CORVALLIS - An Oregon State University history professor has received a grant from the Templeton Foundation that will result in a new course on science and religion.
Gary Ferngren will teach the course at OSU this spring term, building on his work as editor of The Encyclopedia of the History of Science and Religion in the Western Tradition. Scheduled for publication by Garland of New York in the year 2000, the encyclopedia will survey the relationship between science and religion in more than 100 articles written by leading scholars.
The OSU course will examine critical issues in the historical relationship between science and religion.
"It's a subject that is attracting quite a bit of interest," Ferngren said. "Both Newsweek and U.S. News and World Report have done cover stories on religion and science.

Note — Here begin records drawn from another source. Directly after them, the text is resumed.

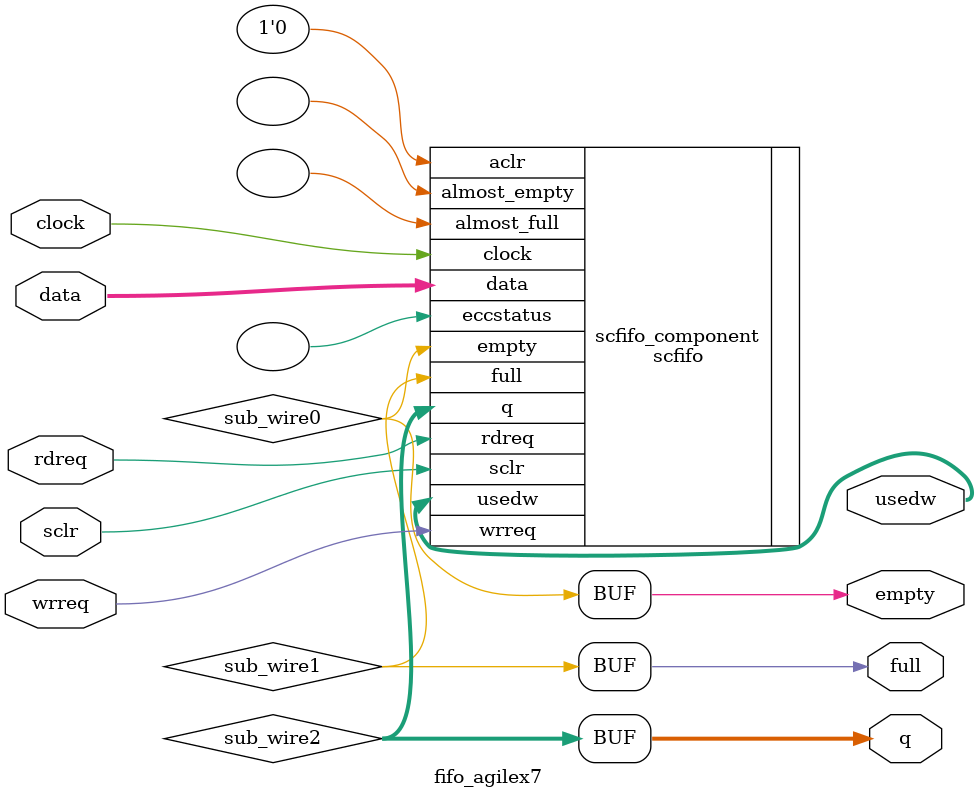
<source format=sv>



`timescale 1 ps / 1 ps
// synopsys translate_on
module  fifo_agilex7 #(
    parameter DEPTH = 4,
    parameter WIDTH = 32,
    parameter SHOWAHEAD = "OFF",
    parameter FORCE_MLAB = 0
) (
    clock,
    data,
    rdreq,
    sclr,
    wrreq,
    empty,
    full,
    q,
    usedw);

    input    clock;
    input  [WIDTH-1:0]  data;
    input    rdreq;
    input    sclr;
    input    wrreq;
    output   empty;
    output   full;
    output [WIDTH-1:0]  q;
    output [$clog2(DEPTH) - 1 : 0] usedw;

    wire  sub_wire0;
    wire  sub_wire1;
    wire [WIDTH-1:0] sub_wire2;
    wire  empty = sub_wire0;
    wire  full = sub_wire1;
    wire [WIDTH-1:0] q = sub_wire2[WIDTH-1:0];

    scfifo  scfifo_component (
                .clock (clock),
                .data (data),
                .rdreq (rdreq),
                .sclr (sclr),
                .wrreq (wrreq),
                .empty (sub_wire0),
                .full (sub_wire1),
                .q (sub_wire2),
                .aclr (1'b0),
                .almost_empty (),
                .almost_full (),
                .eccstatus (),
                .usedw (usedw));
    defparam
        scfifo_component.add_ram_output_register  = "ON",
        scfifo_component.enable_ecc  = "FALSE",
        scfifo_component.intended_device_family  = "Agilex 7",
        scfifo_component.lpm_hint  = (FORCE_MLAB == 1) ? "RAM_BLOCK_TYPE=MLAB" : "RAM_BLOCK_TYPE=AUTO",
        scfifo_component.lpm_numwords  = DEPTH,
        scfifo_component.lpm_showahead  = SHOWAHEAD,
        scfifo_component.lpm_type  = "scfifo",
        scfifo_component.lpm_width  = WIDTH,
        scfifo_component.lpm_widthu  = $clog2(DEPTH),
        scfifo_component.overflow_checking  = "OFF",
        scfifo_component.underflow_checking  = "OFF",
        scfifo_component.use_eab  = "ON";

endmodule: fifo_agilex7
</source>
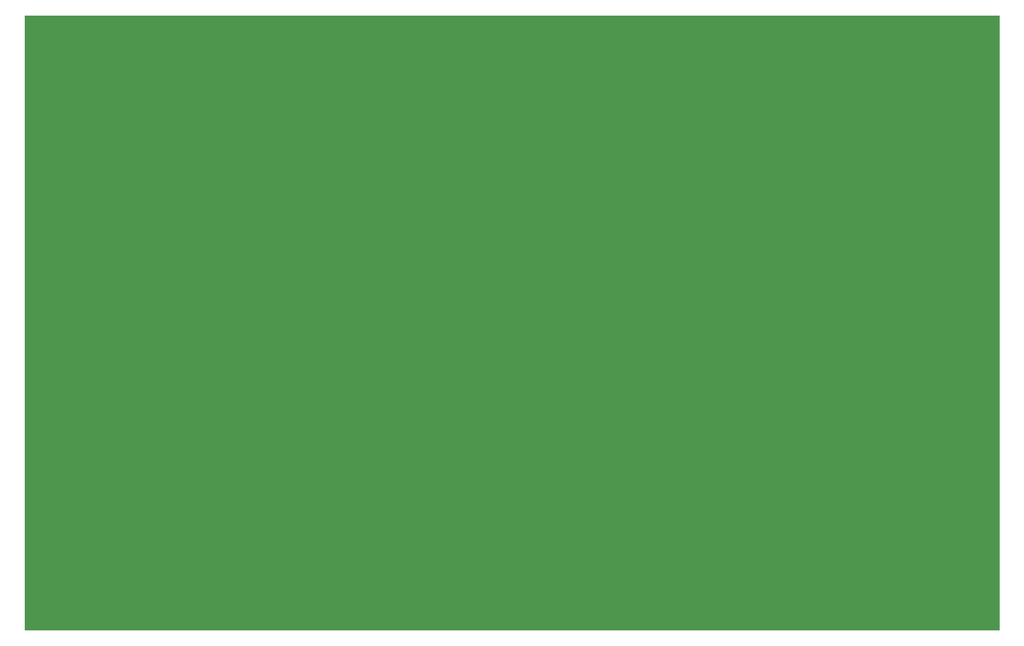
<source format=gbr>
G04 #@! TF.GenerationSoftware,KiCad,Pcbnew,(5.1.5)-3*
G04 #@! TF.CreationDate,2020-02-07T09:23:36+01:00*
G04 #@! TF.ProjectId,RF-AMP-VHF_V1,52462d41-4d50-42d5-9648-465f56312e6b,A*
G04 #@! TF.SameCoordinates,Original*
G04 #@! TF.FileFunction,Soldermask,Bot*
G04 #@! TF.FilePolarity,Negative*
%FSLAX46Y46*%
G04 Gerber Fmt 4.6, Leading zero omitted, Abs format (unit mm)*
G04 Created by KiCad (PCBNEW (5.1.5)-3) date 2020-02-07 09:23:36*
%MOMM*%
%LPD*%
G04 APERTURE LIST*
%ADD10C,0.100000*%
G04 APERTURE END LIST*
D10*
G36*
X225000000Y-160000000D02*
G01*
X35000000Y-160000000D01*
X35000000Y-40000000D01*
X225000000Y-40000000D01*
X225000000Y-160000000D01*
G37*
M02*

</source>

The interest, in part, has grown out of scholarship questioning the assumption that the relationship between science and religion has always been an adversarial one."
Ferngren said the OSU course will look at celebrated conflicts between the disciplines, including Galileo and Darwinian controversies, as well as the changing relations between Christianity and science.
Other topics that will be explored include medieval science and religion; the Copernican revolution and early Protestantism; 18th century deism and the mechanistic view of the universe; Genesis, evolution and geology; modern physics and 20th century cosmologies; and contemporary compatibilities and tension.
An OSU faculty member since 1970, Ferngren is a recipient of the university's Elizabeth Ritchie Award for Outstanding Teaching.